Tuesday, March 3, 2009

the ride

Man.

I'm trying to remember when my hormones leveled out after the first two babies. I don't think I'm depressed. I don't feel sad. I feel a crazed blur of 250 emotions in the span of 20 minutes.

This past weekend we made a whirlwind tour to visit family. It was SO much fun. SO MUCH FUN! But the coming home bit really threw me for a loop this time. I spent yesterday morning running amok. Starting one project and abruptly jumping to another, until I was juggling all the burners.

I felt blessed to have such wonderful children. Then resentful that there was so much laundry. I felt happy that my husband is such a hard worker, and then angry that his towel was still on the bathroom floor. Glad for my vacuum. Mad that I had to use it. Loving my dishes. Hating that they needed washing.
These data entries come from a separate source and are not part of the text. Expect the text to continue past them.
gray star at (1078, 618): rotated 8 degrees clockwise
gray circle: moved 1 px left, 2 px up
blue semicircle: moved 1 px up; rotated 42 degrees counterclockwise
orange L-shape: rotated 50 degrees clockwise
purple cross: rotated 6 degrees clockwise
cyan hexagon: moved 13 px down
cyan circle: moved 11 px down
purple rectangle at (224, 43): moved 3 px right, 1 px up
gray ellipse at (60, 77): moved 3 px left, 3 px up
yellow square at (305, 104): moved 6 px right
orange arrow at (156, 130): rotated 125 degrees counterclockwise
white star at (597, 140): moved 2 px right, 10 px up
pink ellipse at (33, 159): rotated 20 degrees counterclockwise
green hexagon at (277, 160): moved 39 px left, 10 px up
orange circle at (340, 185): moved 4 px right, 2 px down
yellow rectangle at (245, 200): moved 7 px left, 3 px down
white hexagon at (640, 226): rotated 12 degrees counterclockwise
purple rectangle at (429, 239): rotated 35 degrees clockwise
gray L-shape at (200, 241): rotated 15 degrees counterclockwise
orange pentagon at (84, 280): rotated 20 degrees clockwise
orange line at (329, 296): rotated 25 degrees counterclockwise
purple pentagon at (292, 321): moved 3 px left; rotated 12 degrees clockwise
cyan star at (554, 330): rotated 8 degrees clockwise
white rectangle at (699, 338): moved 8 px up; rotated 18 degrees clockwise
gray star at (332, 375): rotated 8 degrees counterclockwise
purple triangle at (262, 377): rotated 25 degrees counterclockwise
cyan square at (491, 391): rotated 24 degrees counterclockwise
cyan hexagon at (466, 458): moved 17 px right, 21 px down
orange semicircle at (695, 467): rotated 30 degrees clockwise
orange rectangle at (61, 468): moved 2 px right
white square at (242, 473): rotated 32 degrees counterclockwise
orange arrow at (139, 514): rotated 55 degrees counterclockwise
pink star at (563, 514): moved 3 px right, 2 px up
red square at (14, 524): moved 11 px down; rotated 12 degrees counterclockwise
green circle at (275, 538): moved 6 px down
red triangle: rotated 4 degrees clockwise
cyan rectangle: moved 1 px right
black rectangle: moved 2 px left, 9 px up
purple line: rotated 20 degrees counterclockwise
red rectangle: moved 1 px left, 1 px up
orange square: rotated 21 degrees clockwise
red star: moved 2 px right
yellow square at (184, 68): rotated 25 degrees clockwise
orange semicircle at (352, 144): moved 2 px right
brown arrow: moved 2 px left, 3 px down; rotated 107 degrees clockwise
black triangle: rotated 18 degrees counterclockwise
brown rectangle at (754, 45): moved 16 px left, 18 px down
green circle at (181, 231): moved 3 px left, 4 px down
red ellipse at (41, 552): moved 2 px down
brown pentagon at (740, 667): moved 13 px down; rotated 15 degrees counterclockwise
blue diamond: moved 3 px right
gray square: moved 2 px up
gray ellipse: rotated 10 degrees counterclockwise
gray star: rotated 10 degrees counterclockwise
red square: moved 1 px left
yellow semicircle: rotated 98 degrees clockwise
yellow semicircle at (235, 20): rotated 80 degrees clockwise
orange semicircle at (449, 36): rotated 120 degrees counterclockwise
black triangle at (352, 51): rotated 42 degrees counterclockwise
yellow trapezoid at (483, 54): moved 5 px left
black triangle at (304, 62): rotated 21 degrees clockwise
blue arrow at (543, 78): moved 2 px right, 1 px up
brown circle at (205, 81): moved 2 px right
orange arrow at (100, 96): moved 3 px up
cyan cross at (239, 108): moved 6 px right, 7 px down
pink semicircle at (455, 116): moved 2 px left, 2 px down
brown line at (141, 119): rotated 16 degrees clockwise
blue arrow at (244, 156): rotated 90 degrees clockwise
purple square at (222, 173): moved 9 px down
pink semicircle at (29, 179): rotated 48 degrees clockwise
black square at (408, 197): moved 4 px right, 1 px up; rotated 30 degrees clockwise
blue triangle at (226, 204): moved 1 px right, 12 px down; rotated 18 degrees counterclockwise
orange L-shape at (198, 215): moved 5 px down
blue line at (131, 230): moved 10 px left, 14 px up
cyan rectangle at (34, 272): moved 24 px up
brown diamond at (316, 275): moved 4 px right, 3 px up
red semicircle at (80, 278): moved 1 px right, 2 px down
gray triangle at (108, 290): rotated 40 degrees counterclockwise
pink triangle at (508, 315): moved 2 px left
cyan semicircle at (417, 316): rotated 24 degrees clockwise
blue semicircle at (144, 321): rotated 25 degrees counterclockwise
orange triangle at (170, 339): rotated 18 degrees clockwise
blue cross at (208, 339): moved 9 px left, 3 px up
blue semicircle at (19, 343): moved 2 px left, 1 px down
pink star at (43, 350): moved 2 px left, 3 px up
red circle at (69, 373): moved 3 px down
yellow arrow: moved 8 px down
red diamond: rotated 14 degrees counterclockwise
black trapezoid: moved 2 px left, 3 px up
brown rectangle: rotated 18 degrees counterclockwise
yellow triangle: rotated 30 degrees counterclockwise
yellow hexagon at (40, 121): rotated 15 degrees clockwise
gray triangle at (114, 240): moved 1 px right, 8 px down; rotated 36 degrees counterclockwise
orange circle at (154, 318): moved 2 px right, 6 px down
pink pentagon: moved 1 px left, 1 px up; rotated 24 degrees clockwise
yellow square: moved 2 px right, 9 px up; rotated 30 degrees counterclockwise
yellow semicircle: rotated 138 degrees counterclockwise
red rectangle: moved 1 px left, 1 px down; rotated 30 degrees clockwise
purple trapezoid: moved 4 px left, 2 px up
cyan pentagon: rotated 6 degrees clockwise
Happy. Sad. Glad. Mad. High. Low. Up. Down.

Wugh.

And the whole time my mind knows how foolish I'm being. The Lord is whispering truths to my soul. I am not alone. I am blessed. Let's just keep this in perspective. PERSPECTIVE. It's laundry. And vacuuming.

We're healthy. We're fed. We're warm.

The days are long. The years are short. I'm trying my hardest to focus my energy on the things that matter. And looking forward to stepping off the roller coaster. I am not enjoying the ride.

3 comments:

redeemed diva said...

I love your blog. Although sometimes I wonder if you have a hidden camera in my house and you are really writing about me. Up and down. What do you say--how about we get off this roller coaster and get some cotton candy!

redeemed diva said...

Quick! go over to this blog
http://shar-theviewfromhere.blogspot.com/
they just wrote about the same thing! It's an epidemic!

Anonymous said...

sometimes the ride takes over and you have to say "STOP" firmly. not whispered, but firmly.

to stop and regroup is a wonderful thing, but it looks like i am late to read this and you had a nice lie in, so hope that helped.